Economists seem to start with not just p ≈ 1 but assert p = 1 independent of the data. There is no scope; they just armchair-theorize that good pool players make all of the shots they take -- turning model-making into a kind of recreational logic.

[Aside: this is in fact false. Real pool players might actually consider a shot they estimate they might have a 50-50 chance of making if they think it might increase their chance of a win in the long run. But still, p ≈ 1 is probably a better leading order approximation than p ≈ 0.]

Sometimes it is said that asserting p = 1 is a good way to be logically consistent, clarify your thinking, or make it easier to argue with you.
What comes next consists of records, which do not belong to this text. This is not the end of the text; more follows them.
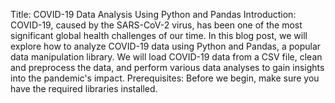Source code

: Title: COVID-19 Data Analysis Using Python and Pandas
Introduction: COVID-19, caused by the SARS-CoV-2 virus, has been one of the most significant global health challenges of our time. In this blog post, we will explore how to analyze COVID-19 data using Python and Pandas, a popular data manipulation library. We will load COVID-19 data from a CSV file, clean and preprocess the data, and perform various data analyses to gain insights into the pandemic's impact.
Prerequisites: Before we begin, make sure you have the required libraries installed.
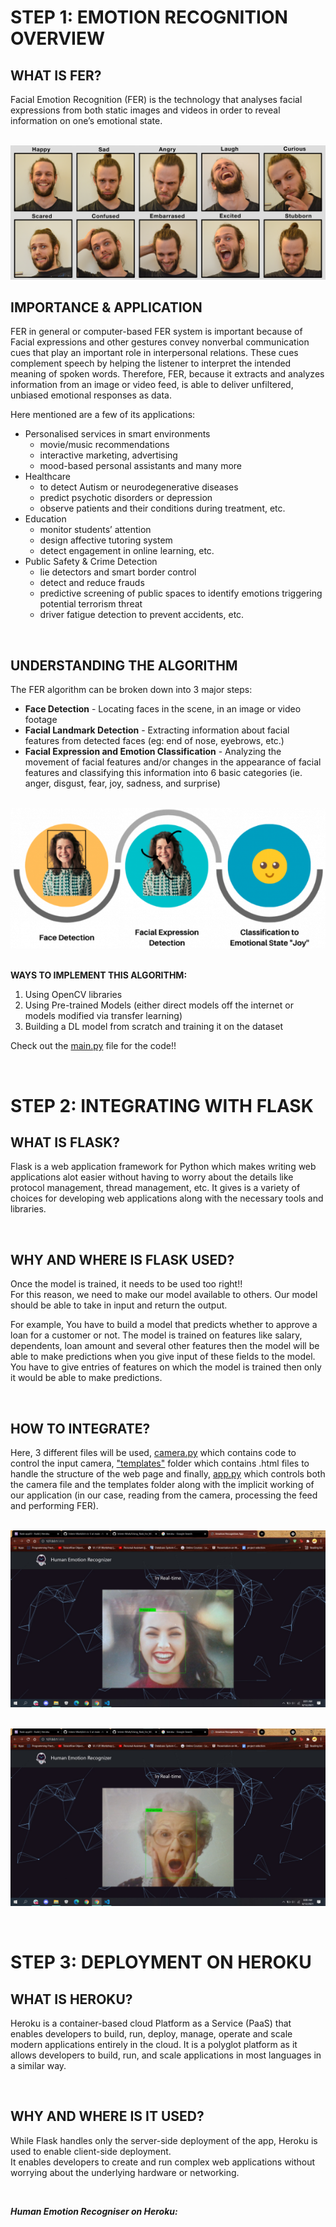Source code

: # STEP 1: EMOTION RECOGNITION OVERVIEW

## **WHAT IS FER?**
Facial Emotion Recognition (FER) is the technology that analyses facial expressions from
both static images and videos in order to reveal information on one’s emotional state.

<br>![](images/fer2.png)


## **IMPORTANCE & APPLICATION**
FER in general or computer-based FER system is important because of Facial expressions and other gestures convey nonverbal communication cues that play an important role in interpersonal relations. These cues complement speech by helping the listener to interpret the intended meaning of spoken words. Therefore, FER, because it extracts and analyzes information from an image or video feed, is able to deliver unfiltered, unbiased emotional responses as data.

Here mentioned are a few of its applications:
- Personalised services in smart environments 
    + movie/music recommendations
    + interactive marketing, advertising
    + mood-based personal assistants and many more
- Healthcare
    + to detect Autism or neurodegenerative diseases
    + predict psychotic disorders or depression
    + observe patients and their conditions during treatment, etc.
- Education 
    + monitor students’ attention
    + design affective tutoring system
    + detect engagement in online learning, etc.
- Public Safety & Crime Detection
    + lie detectors and smart border control
    + detect and reduce frauds
    + predictive screening of public spaces to identify emotions triggering potential terrorism threat
    + driver fatigue detection to prevent accidents, etc.

&nbsp;

## **UNDERSTANDING THE ALGORITHM**
The FER algorithm can be broken down into 3 major steps:
+ **Face Detection**  -  Locating faces in the scene, in an image or video footage
+ **Facial Landmark Detection**  -  Extracting information about facial features from detected faces (eg: end of nose, eyebrows, etc.)
+ **Facial Expression and Emotion Classification**  -  Analyzing the movement of facial features and/or changes in the appearance of facial features and classifying this information into 6 basic categories (ie. anger, disgust, fear, joy, sadness, and surprise)

<br>![](images/fer1.png)

<br>**WAYS TO IMPLEMENT THIS ALGORITHM:**
1. Using OpenCV libraries
1. Using Pre-trained Models (either direct models off the internet or models modified via transfer learning)
1. Building a DL model from scratch and training it on the dataset

Check out the [main.py](main.py) file for the code!!

&nbsp;


# STEP 2: INTEGRATING WITH FLASK

## **WHAT IS FLASK?**
Flask is a web application framework for Python which makes writing web applications alot easier without having to worry about the details like protocol management, thread management, etc. It gives is a variety of choices for developing web applications along with the necessary tools and libraries.

&nbsp;

## **WHY AND WHERE IS FLASK USED?**
Once the model is trained, it needs to be used too right!!
<br>For this reason, we need to make our model available to others. Our model should be able to take in input and return the output.

For example, You have to build a model that predicts whether to approve a loan for a customer or not. The model is trained on features like salary, dependents, loan amount and several other features then the model will be able to make predictions when you give input of these fields to the model. You have to give entries of features on which the model is trained then only it would be able to make predictions.

&nbsp;

## **HOW TO INTEGRATE?**
Here, 3 different files will be used, [camera.py](Flask-Real-time\camera.py) which contains code to control the input camera, ["templates"](Flask-Real-time\templates) folder which contains .html files to handle the structure of the web page and finally, [app.py](Flask-Real-time\app.py) which controls both the camera file and the templates folder along with the implicit working of our application (in our case, reading from the camera, processing the feed and performing FER).

<br>![](images/hapweb.jpg)

<br>![](images/surweb.jpg)

&nbsp;


# STEP 3: DEPLOYMENT ON HEROKU

## **WHAT IS HEROKU?**
Heroku is a container-based cloud Platform as a Service (PaaS) that enables developers to build, run, deploy, manage, operate  and scale modern applications entirely in the cloud. It is a polyglot platform as it allows developers to build, run, and scale applications in most languages in a similar way. 

&nbsp;

## **WHY AND WHERE IS IT USED?**
While Flask handles only the server-side deployment of the app, Heroku is used to enable client-side deployment. <br>It enables developers to create and run complex web applications without worrying about the underlying hardware or networking.

&nbsp;

***Human Emotion Recogniser on Heroku:***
Andolfatto says so in his post. But then p = 1 can't possibly matter from a theoretical point of view. It's either a) wrong, so you're engaged on a flight of mathematical fancy, b) approximate, so you're already admitting you're wrong at some level and we're just arguing about how wrong (an empirical question), or c) doesn't matter (like in the case of universality above).

In physics we know Newton's laws are incomplete (lack scope) for handling strong gravitational fields, very small things, or speeds near the speed of light. We'd never say that's fine -- let's try and understand micro black holes with F = ma! The problem is compounded because in economics (in macro at least) there aren't many starting points besides supply and demand, expectations, the quantity theory of money, or utility maximization. In physics, there were attempts to use classical non-relativistic physics to understand quantum phenomena and relativity when it was the only thing around. If all I have is a hammer, I'm going to try to use the hammer. We discovered that regular old physics doesn't work when action is ~ h (Planck's constant) or velocity ~ c (speed of light) -- that is to say we discovered the scope conditions of the theory!
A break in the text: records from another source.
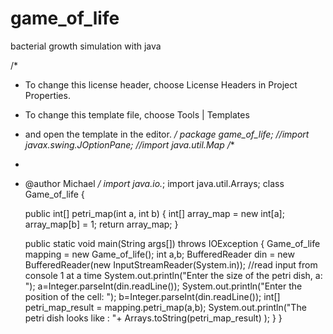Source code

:# game_of_life
bacterial growth simulation with java

/*
 * To change this license header, choose License Headers in Project Properties.
 * To change this template file, choose Tools | Templates
 * and open the template in the editor.
 */
package game_of_life;
//import javax.swing.JOptionPane;
//import java.util.Map
/**
 *
 * @author Michael
 */
import java.io.*;
import java.util.Arrays;
class Game_of_life {
 
    public int[] petri_map(int a, int b) {
        int[] array_map = new int[a];
        array_map[b] = 1;
        return array_map;
    }
     
    public static void main(String args[]) throws IOException {
        Game_of_life mapping = new Game_of_life();
        int a,b;
        BufferedReader din = new BufferedReader(new InputStreamReader(System.in)); //read input from console 1 at a time
        System.out.println("Enter the size of the petri dish, a: ");
        a=Integer.parseInt(din.readLine());
        System.out.println("Enter the position of the cell: ");
        b=Integer.parseInt(din.readLine());
        int[] petri_map_result = mapping.petri_map(a,b);
    System.out.println("The petri dish looks like : "+ Arrays.toString(petri_map_result) );
  }
}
What should be done in economics is use e.g. DSGE models to figure out the scope conditions of macroeconomics. DSGE models seemed to work fine (i.e. weren't completely rejected by data) during the Great Moderation. The Great Recession proved many models' undoing. Maybe DSGE models only apply near a macroeconomic steady state?
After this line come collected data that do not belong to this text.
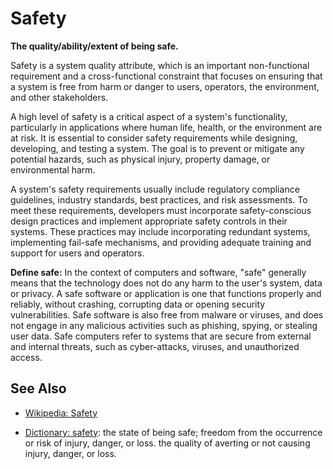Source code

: # Safety

**The quality/ability/extent of being safe.**

<span data-chatgpt-prompt="explain safety (system quality attribute, non-functional requirement, cross-functional constraint )">

Safety is a system quality attribute, which is an important non-functional requirement and a cross-functional constraint that focuses on ensuring that a system is free from harm or danger to users, operators, the environment, and other stakeholders.

A high level of safety is a critical aspect of a system's functionality, particularly in applications where human life, health, or the environment are at risk. It is essential to consider safety requirements while designing, developing, and testing a system. The goal is to prevent or mitigate any potential hazards, such as physical injury, property damage, or environmental harm.

A system's safety requirements usually include regulatory compliance guidelines, industry standards, best practices, and risk assessments. To meet these requirements, developers must incorporate safety-conscious design practices and implement appropriate safety controls in their systems. These practices may include incorporating redundant systems, implementing fail-safe mechanisms, and providing adequate training and support for users and operators.


</span>

**Define safe:** <span data-chatgpt-prompt="define safe (computers and software)">In the context of computers and software, "safe" generally means that the technology does not do any harm to the user's system, data or privacy. A safe software or application is one that functions properly and reliably, without crashing, corrupting data or opening security vulnerabilities. Safe software is also free from malware or viruses, and does not engage in any malicious activities such as phishing, spying, or stealing user data. Safe computers refer to systems that are secure from external and internal threats, such as cyber-attacks, viruses, and unauthorized access.</span>

## See Also

* [Wikipedia: Safety](https://wikipedia.org/wiki/Safety)

* [Dictionary: safety](https://www.dictionary.com/browse/safety): the state of being safe; freedom from the occurrence or risk of injury, danger, or loss. the quality of averting or not causing injury, danger, or loss.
In general, maybe rational agents only apply near a macroeconomic steady state (i.e. not near a major recession)?

This is what David Glasner calls macrofoundations of micro (the micro economic agents require a macroeconomic equilibrium to be a good description). Instead of repeating myself, just have a look at this post if you're interested.

Overall, we should head into theory with three principles
  1. Models are approximate (every theory is an effective theory)
  2. Understand the scope (the scale of the approximation)
  3. Compare to the data
Do those three things and you'll be fine!

The weird way economists do theory inverts all of these:
  1. Models are logic
  2. Ignore the scope
  3. Data rejects too many good models
If you do the latter, you end up with methodological crisis (you can't fix bad models) and models that have nothing to do with the data -- exactly what seems to have happened in macroeconomics.


PS Pfleiderer's chameleon models are ones where they assume p = 1, and try to draw policy conclusions about the real world. When those policy conclusions are accepted, the p = 1 is ignored. If someone questions the model, the p = 1 is described as obviously unrealistic.

PPS Everything I've said above kind of ignores topological effects and other non-perturbative things that can happen in theories in physics. There are probably no topological effects in economics and the picture at the top of this post (from here) doesn't look non-perturbative to me.